Microwave-accelerated silver nanoparticle-enhanced fluorescence leads to ultrafast and ultrabright assays

(Nanowerk News) Researchers from the University of Maryland Biotechnology Institute's Institute of Fluorescence describe an exciting assay platform technology that promises to fundamentally address two underlying physical constraints of modern assays and immunoassays, namely, assay sensitivity and rapidity. The research was published in the Dec. 15, 2005 issue of Analytical Chemistry.

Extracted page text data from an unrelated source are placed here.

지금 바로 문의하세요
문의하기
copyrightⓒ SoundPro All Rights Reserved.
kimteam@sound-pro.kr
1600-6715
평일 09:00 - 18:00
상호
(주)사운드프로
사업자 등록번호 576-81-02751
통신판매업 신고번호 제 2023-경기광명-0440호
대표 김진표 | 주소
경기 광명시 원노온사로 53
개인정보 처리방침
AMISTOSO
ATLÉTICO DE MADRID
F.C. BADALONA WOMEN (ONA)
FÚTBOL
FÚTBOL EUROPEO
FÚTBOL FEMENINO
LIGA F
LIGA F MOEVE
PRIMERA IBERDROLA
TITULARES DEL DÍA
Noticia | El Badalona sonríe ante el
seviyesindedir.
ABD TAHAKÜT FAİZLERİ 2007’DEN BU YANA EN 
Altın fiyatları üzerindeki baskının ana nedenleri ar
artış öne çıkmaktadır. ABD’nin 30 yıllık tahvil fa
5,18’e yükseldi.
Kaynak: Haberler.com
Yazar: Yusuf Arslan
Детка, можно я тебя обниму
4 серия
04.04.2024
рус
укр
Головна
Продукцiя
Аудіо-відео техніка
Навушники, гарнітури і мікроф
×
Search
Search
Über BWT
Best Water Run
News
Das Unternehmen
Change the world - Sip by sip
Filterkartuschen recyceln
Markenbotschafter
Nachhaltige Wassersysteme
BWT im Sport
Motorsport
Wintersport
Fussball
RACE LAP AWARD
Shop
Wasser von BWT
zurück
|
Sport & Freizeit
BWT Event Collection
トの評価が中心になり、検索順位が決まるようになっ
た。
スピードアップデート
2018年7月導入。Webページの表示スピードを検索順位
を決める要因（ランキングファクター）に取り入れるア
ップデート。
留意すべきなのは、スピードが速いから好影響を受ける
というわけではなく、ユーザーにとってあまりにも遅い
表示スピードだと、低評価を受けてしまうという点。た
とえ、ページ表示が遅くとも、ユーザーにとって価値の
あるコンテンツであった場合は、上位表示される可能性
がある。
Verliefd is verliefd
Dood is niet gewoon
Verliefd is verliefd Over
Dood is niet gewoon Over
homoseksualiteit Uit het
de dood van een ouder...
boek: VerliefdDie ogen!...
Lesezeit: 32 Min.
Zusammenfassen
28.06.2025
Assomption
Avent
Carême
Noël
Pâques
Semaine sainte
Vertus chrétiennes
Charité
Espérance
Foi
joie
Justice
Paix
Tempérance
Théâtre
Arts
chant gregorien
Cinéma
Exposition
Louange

The researchers describe an exciting assay platform technology that promises to fundamentally address two underlying physical constraints of modern assays and immunoassays, namely, assay sensitivity and rapidity. By combining the use of metal-enhanced fluorescence with low-power microwave heating, we can indeed significantly increase the sensitivity of surface assays as well as >95 % kinetically complete the assay within a few seconds.
Subsequently, this new technology promises to fundamentally change the way we currently employ immunoassays in clinical medicine. This new model platform system can be potentially applied to many other important assays, such as to the clinical assessment of myoglobin, where both assay speed and sensitivity is paramount for the assessment and treatment of acute myocardial infarction. To demonstrate the utility of microwave-accelerated metal-enhanced fluorescence (MAMEF), we show that a simple protein-based assay system can be optically amplified approximately 10-fold by using silver nanostructures, while being kinetically complete in less than 20 s.
This new platform approach is subsequently over 10-fold more sensitive and approximately 90 times faster than a control assay that operates both at room temperature and without the use of metal-enhanced fluorescence. Finally, we show that low-power heating by microwaves in our model system does not denature proteins, as evidenced by no protein structural changes, probed by fluorescence resonance energy transfer.